_About this exercise_
An image-free, word-for-word version of the records below is to be returned.

_Source records_
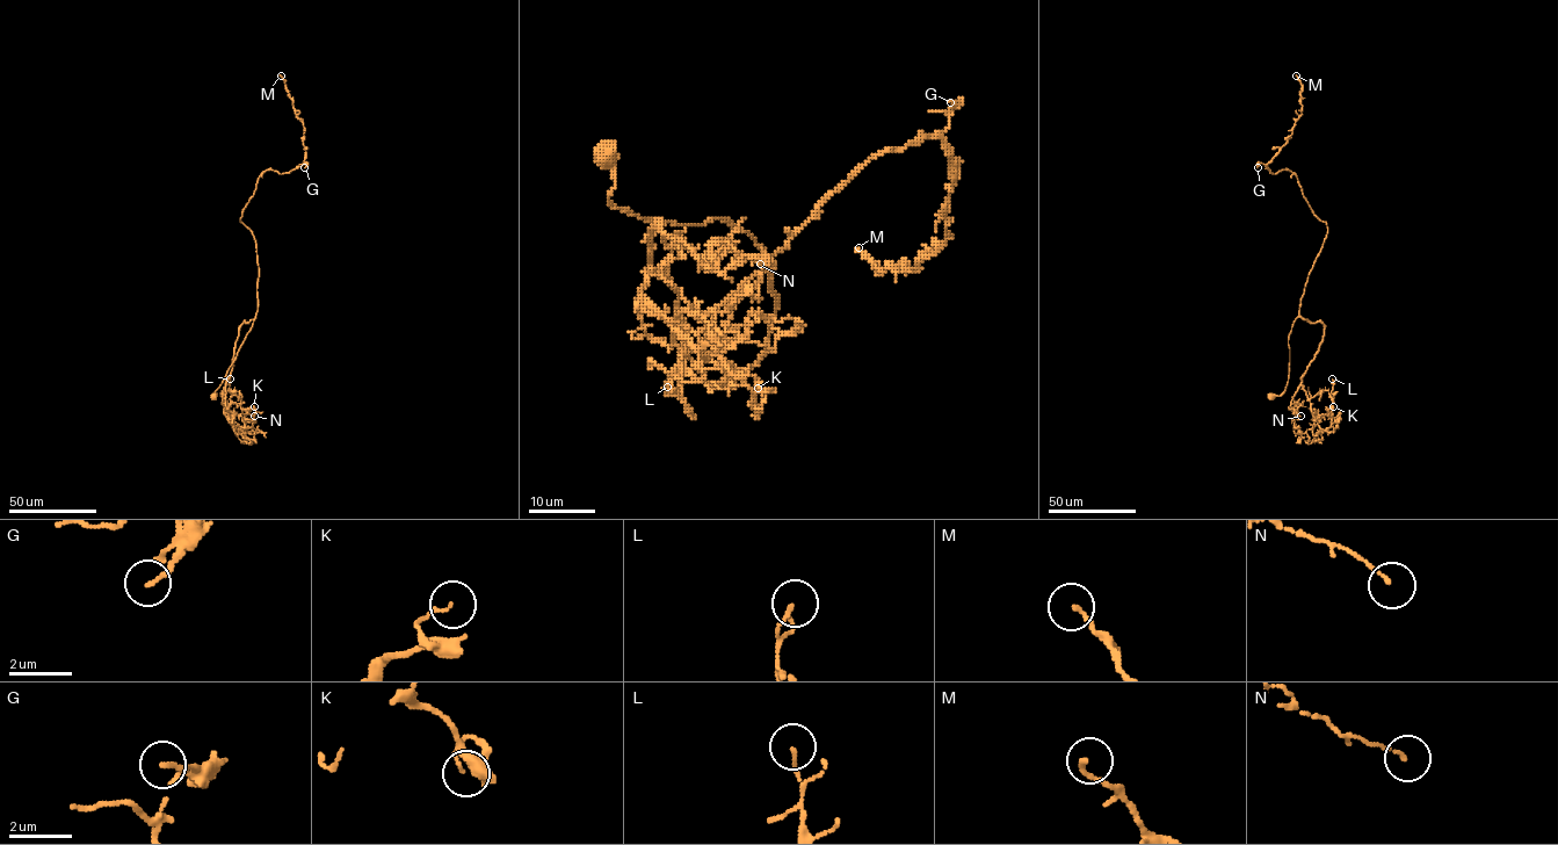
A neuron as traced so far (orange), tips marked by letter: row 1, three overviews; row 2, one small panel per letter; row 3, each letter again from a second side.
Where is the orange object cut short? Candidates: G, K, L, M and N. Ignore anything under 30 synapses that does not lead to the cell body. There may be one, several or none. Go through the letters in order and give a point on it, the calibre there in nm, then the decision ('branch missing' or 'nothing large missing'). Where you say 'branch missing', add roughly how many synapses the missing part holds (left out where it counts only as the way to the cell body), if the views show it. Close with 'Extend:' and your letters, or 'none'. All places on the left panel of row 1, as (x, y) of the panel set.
G: place (304, 167); calibre 140 nm; nothing large missing
K: place (254, 406); calibre 100 nm; nothing large missing
L: place (230, 378); calibre 100 nm; nothing large missing
M: place (281, 76); calibre 150 nm; nothing large missing
N: place (254, 416); calibre 90 nm; nothing large missing
Extend: none

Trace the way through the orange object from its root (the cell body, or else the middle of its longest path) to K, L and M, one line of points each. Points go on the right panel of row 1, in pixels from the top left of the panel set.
K: (1270, 396), (1287, 383), (1289, 336), (1301, 317), (1325, 327), (1301, 378), (1323, 431), (1333, 406)
L: (1270, 396), (1287, 383), (1289, 336), (1298, 317), (1325, 327), (1301, 378), (1306, 396), (1330, 395), (1332, 378)
M: (1270, 396), (1287, 383), (1289, 336), (1327, 231), (1296, 175), (1267, 166), (1302, 114), (1296, 76)

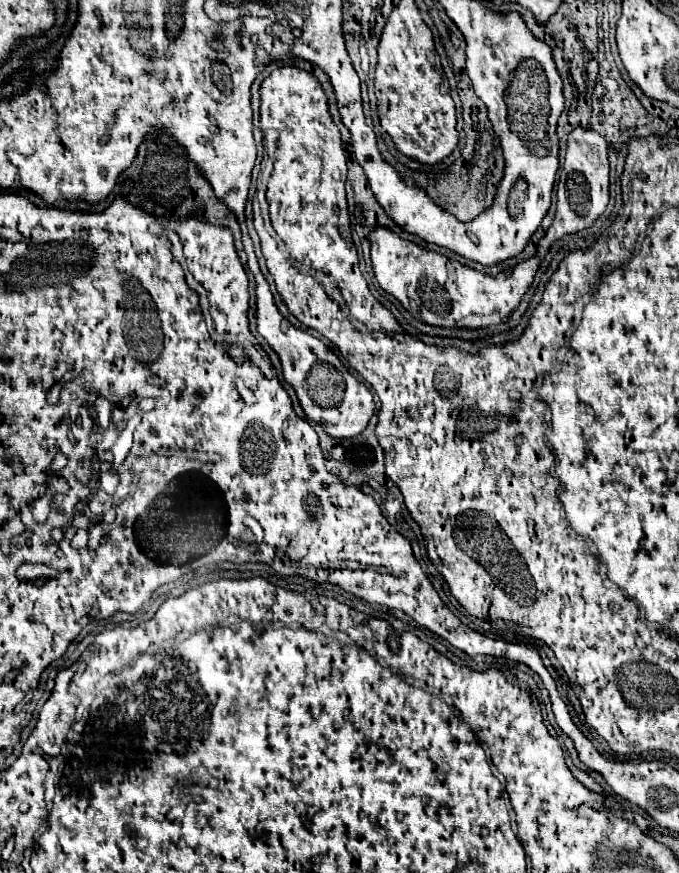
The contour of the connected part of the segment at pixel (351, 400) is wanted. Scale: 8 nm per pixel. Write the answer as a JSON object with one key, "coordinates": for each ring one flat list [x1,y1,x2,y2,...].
{"coordinates":[[242,229,242,243,248,255,248,269,252,271,256,279,256,331,268,341,268,345,280,357,284,381,294,387,306,417,322,425,322,429,332,439,352,439,360,435,366,429,370,417,374,415,372,393,368,391,364,383,360,383,354,375,350,375,344,363,328,349,324,341,320,341,318,337,312,337,310,333,302,329,296,329,278,313,270,287,264,275,260,273,258,259,252,247,252,239,246,229]]}

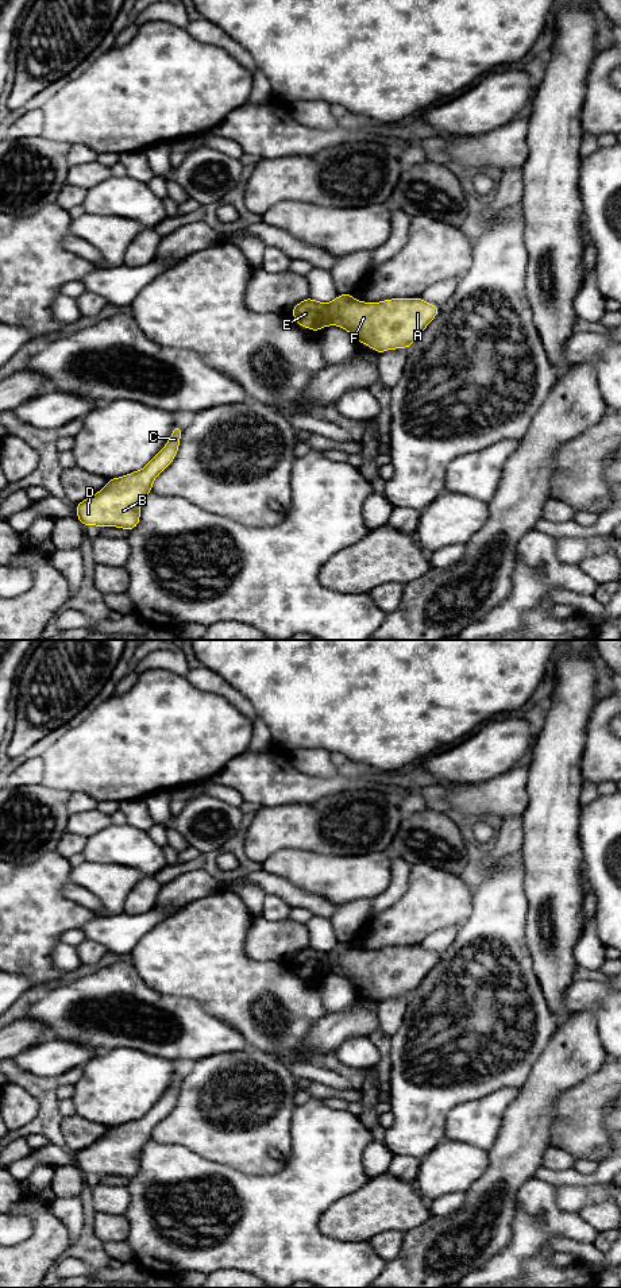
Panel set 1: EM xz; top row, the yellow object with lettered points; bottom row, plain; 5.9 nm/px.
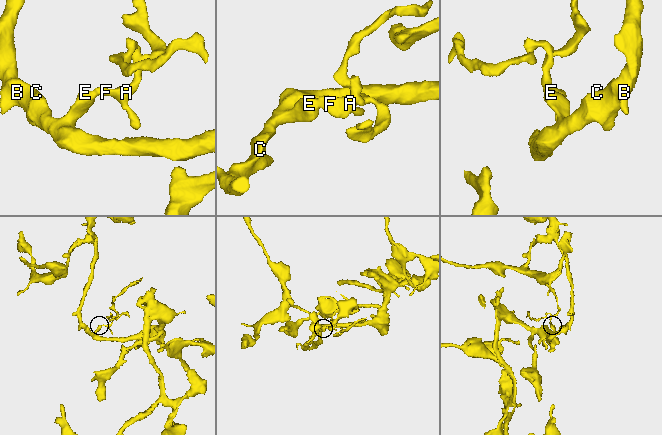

_Expected answer_
A neuron as traced so far (orange), tips marked by letter: row 1, three overviews; row 2, one small panel per letter; row 3, each letter again from a second side.
Where is the orange object cut short? Candidates: G, K, L, M and N. Ignore anything under 30 synapses that does not lead to the cell body. There may be one, several or none. Go through the letters in order and give a point on it, the calibre there in nm, then the decision ('branch missing' or 'nothing large missing'). Where you say 'branch missing', add roughly how many synapses the missing part holds (left out where it counts only as the way to the cell body), if the views show it. Close with 'Extend:' and your letters, or 'none'. All places on the left panel of row 1, as (x, y) of the panel set.
G: place (304, 167); calibre 140 nm; nothing large missing
K: place (254, 406); calibre 100 nm; nothing large missing
L: place (230, 378); calibre 100 nm; nothing large missing
M: place (281, 76); calibre 150 nm; nothing large missing
N: place (254, 416); calibre 90 nm; nothing large missing
Extend: none

Trace the way through the orange object from its root (the cell body, or else the middle of its longest path) to K, L and M, one line of points each. Points go on the right panel of row 1, in pixels from the top left of the panel set.
K: (1270, 396), (1287, 383), (1289, 336), (1301, 317), (1325, 327), (1301, 378), (1323, 431), (1333, 406)
L: (1270, 396), (1287, 383), (1289, 336), (1298, 317), (1325, 327), (1301, 378), (1306, 396), (1330, 395), (1332, 378)
M: (1270, 396), (1287, 383), (1289, 336), (1327, 231), (1296, 175), (1267, 166), (1302, 114), (1296, 76)

The contour of the connected part of the segment at pixel (351, 400) is wanted. Scale: 8 nm per pixel. Write the answer as a JSON object with one key, "coordinates": for each ring one flat list [x1,y1,x2,y2,...].
{"coordinates":[[242,229,242,243,248,255,248,269,252,271,256,279,256,331,268,341,268,345,280,357,284,381,294,387,306,417,322,425,322,429,332,439,352,439,360,435,366,429,370,417,374,415,372,393,368,391,364,383,360,383,354,375,350,375,344,363,328,349,324,341,320,341,318,337,312,337,310,333,302,329,296,329,278,313,270,287,264,275,260,273,258,259,252,247,252,239,246,229]]}

Panel set 1: EM xz; top row, the yellow object with lettered points; bottom row, plain; 5.9 nm/px.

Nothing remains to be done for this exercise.